Why Tesla’s Cybercab might be born with a steering wheel

Ippolito Visconti Author Automotive
The promise of fully driverless travel with Tesla vehicles remains a few chips, and a few more years, away.
tesla cybercab

The launch of the much-hyped Tesla Cybercab, the custom-built robotaxi unveiled with great fanfare and twenty prototypes last October, is already running into the same kind of timeline turbulence that defines the company’s autonomous driving efforts. While Elon Musk recently confirmed that the Cybercab production is slated for the second quarter of 2026, a critical hardware delay suggests the first models might be technological disappointments.

The issue centers on Tesla’s next-generation AI5 chip.
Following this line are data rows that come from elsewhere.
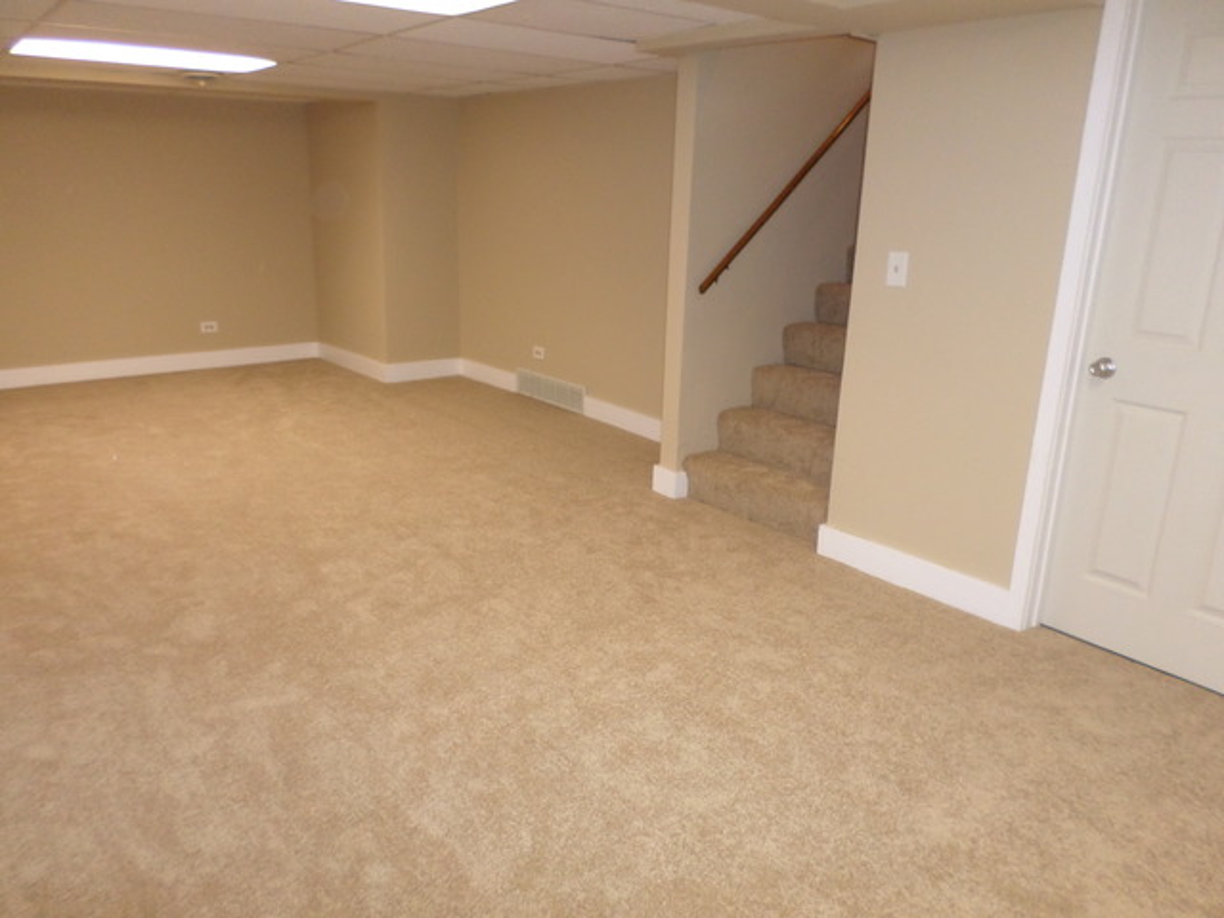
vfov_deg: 54.9
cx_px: 612
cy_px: 459
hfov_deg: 69.4
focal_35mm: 25
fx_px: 884
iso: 200
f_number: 2.5
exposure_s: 1/30
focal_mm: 4.5
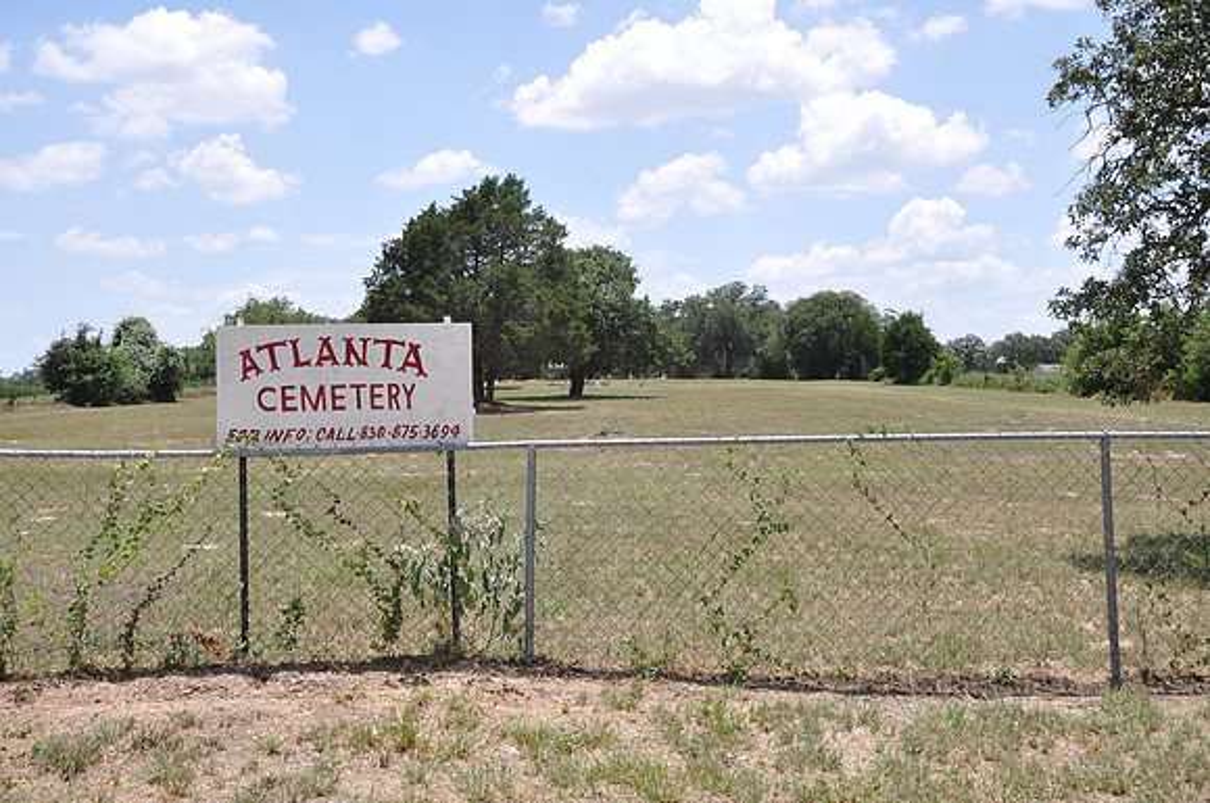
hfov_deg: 51.3
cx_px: 605
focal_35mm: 38
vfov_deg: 35.4
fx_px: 1259
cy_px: 402
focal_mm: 25
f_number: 8
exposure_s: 1/250
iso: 200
This powerful new hardware, significantly more capable than the current AI4 chips being used in Tesla EVs, is essential for introducing true, reliable unsupervised self-driving. Yet, Musk confirmed via a social media post that the AI5 chips will not be available in volumes sufficient for factory line conversion until “mid-2027”.

tesla cybercab

This massive eighteen-month gap between the Cybercab’s planned production start (Q2 2026) and the AI5’s mass availability (mid-2027) strongly implies that the inaugural robotaxi models will be launched using the older AI4 hardware.

If the Cybercab is forced to use the less capable AI4 technology, it cannot achieve the promised level of unsupervised autonomy. This necessitates a complete reversal of the vehicle’s core design philosophy. When the prototypes were unveiled, Musk declared, “No mirrors, no pedals, no steering wheel”, insisting the vehicle must be “designed as a clean robotaxi”.

Now, without the necessary processing power to guarantee true Level 5 autonomy, those Cybercabs will likely be legally mandated to include traditional controls. Indeed, Tesla Chairman Robyn Denholm hinted at this possibility last month, suggesting the car might include “a steering wheel and pedals, if necessary”.

tesla cybercab

Even as the AI5 chip remains elusive and months away from mass production, the CEO has already announced that they are “starting work on AI6”. So, while the current technological hurdle forces Tesla to potentially equip its futuristic EV with archaic steering controls, the company is already hyping the generation of chips after the one that hasn’t even shipped yet.